> **What needs to be done**
Substitute "Wrangler CLI" for every "Wrangler" in the listing below and write out its text again with nothing else changed. Leave the pictures out of your answer.

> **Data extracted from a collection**
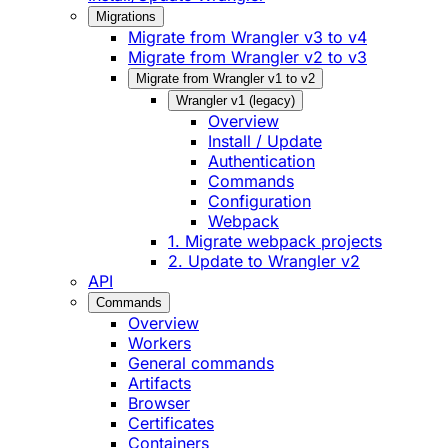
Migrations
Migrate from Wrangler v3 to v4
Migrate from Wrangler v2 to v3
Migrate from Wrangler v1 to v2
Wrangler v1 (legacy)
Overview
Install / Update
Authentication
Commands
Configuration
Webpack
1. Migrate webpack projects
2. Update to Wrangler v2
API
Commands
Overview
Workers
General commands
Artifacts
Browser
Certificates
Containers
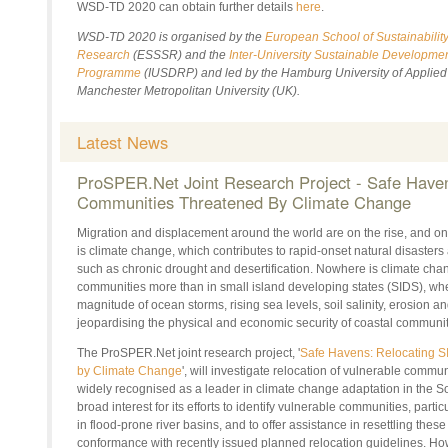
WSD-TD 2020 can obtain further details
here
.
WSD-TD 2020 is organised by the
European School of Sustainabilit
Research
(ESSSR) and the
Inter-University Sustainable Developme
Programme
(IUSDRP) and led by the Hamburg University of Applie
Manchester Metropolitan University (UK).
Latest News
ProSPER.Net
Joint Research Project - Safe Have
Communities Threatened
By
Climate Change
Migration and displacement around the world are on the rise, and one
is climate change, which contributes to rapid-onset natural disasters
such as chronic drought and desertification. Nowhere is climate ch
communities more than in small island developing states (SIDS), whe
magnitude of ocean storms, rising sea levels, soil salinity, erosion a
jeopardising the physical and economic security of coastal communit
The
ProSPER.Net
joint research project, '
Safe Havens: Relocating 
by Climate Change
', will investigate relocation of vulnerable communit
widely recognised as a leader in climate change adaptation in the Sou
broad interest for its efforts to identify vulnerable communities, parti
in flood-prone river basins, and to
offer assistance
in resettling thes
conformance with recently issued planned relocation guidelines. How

> **Output of the task**
Migrations
Migrate from Wrangler CLI v3 to v4
Migrate from Wrangler CLI v2 to v3
Migrate from Wrangler CLI v1 to v2
Wrangler CLI v1 (legacy)
Overview
Install / Update
Authentication
Commands
Configuration
Webpack
1. Migrate webpack projects
2. Update to Wrangler CLI v2
API
Commands
Overview
Workers
General commands
Artifacts
Browser
Certificates
Containers
WSD-TD 2020 can obtain further details
here
.
WSD-TD 2020 is organised by the
European School of Sustainabilit
Research
(ESSSR) and the
Inter-University Sustainable Developme
Programme
(IUSDRP) and led by the Hamburg University of Applie
Manchester Metropolitan University (UK).
Latest News
ProSPER.Net
Joint Research Project - Safe Have
Communities Threatened
By
Climate Change
Migration and displacement around the world are on the rise, and one
is climate change, which contributes to rapid-onset natural disasters
such as chronic drought and desertification. Nowhere is climate ch
communities more than in small island developing states (SIDS), whe
magnitude of ocean storms, rising sea levels, soil salinity, erosion a
jeopardising the physical and economic security of coastal communit
The
ProSPER.Net
joint research project, '
Safe Havens: Relocating 
by Climate Change
', will investigate relocation of vulnerable communit
widely recognised as a leader in climate change adaptation in the Sou
broad interest for its efforts to identify vulnerable communities, parti
in flood-prone river basins, and to
offer assistance
in resettling thes
conformance with recently issued planned relocation guidelines. How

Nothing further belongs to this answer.